## DESCRIPTION OF THE TASK
From the line with "CD(CD(d).count() / s)." through the line with "template <class Rep1, class Period, class", inclusive, return each line of the data below exactly and leave the rest out.

Source records:
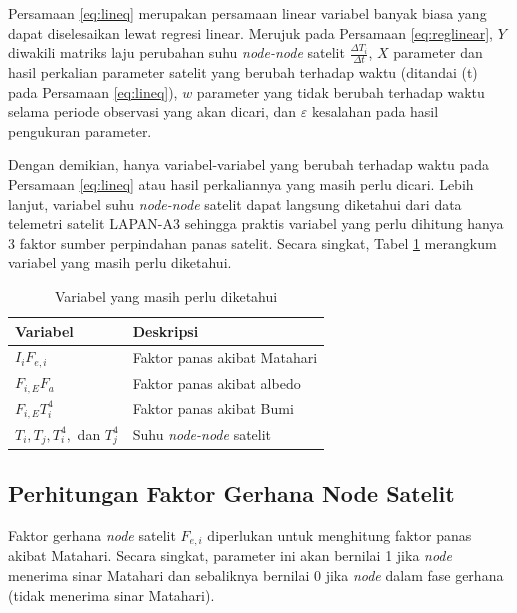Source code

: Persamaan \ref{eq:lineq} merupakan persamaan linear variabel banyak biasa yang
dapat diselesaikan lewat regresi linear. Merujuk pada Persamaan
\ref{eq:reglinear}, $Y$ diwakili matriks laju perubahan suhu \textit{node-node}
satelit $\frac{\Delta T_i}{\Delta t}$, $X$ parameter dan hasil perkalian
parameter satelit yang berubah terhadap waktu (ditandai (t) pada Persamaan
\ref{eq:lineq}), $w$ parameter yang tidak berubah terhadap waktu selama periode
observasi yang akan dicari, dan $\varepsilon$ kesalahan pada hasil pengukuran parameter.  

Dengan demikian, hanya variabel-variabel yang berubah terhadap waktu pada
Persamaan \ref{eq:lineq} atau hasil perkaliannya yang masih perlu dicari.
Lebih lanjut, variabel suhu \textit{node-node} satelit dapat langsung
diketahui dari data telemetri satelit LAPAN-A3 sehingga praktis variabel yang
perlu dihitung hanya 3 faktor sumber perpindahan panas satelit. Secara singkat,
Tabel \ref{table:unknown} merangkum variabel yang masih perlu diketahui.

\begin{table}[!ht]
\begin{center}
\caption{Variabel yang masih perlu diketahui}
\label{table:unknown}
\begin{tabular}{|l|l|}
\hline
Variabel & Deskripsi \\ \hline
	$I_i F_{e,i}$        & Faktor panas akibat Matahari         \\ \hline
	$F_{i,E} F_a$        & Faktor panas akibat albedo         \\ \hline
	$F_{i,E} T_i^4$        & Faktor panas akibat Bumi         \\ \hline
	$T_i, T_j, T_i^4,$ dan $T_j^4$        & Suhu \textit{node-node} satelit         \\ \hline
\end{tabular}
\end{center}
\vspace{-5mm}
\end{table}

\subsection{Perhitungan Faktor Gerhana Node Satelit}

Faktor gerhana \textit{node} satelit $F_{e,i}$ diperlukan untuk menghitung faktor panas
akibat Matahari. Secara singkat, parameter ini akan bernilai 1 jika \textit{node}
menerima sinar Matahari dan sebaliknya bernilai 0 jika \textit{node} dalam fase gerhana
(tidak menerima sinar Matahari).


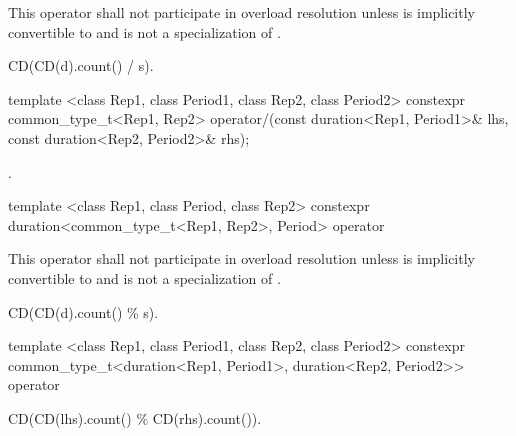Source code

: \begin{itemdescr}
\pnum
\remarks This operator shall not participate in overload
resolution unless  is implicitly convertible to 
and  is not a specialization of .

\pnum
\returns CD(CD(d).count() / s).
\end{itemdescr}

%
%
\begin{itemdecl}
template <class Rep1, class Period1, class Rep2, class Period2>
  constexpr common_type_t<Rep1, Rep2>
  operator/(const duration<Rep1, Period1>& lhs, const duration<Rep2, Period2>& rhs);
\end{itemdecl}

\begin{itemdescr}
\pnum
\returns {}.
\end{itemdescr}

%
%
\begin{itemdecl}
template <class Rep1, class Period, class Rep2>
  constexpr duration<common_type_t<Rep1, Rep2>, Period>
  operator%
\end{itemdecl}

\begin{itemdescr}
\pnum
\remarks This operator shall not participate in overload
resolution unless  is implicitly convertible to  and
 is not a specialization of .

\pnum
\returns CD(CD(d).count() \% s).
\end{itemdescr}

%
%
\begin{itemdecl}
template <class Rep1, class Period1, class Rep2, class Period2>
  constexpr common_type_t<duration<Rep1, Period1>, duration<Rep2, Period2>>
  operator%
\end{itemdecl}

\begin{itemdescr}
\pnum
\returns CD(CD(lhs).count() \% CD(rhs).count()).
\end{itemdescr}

## SOLVED PROBLEM
\returns CD(CD(d).count() / s).
\end{itemdescr}

%
%
\begin{itemdecl}
template <class Rep1, class Period1, class Rep2, class Period2>
  constexpr common_type_t<Rep1, Rep2>
  operator/(const duration<Rep1, Period1>& lhs, const duration<Rep2, Period2>& rhs);
\end{itemdecl}

\begin{itemdescr}
\pnum
\returns {}.
\end{itemdescr}

%
%
\begin{itemdecl}
template <class Rep1, class Period, class Rep2>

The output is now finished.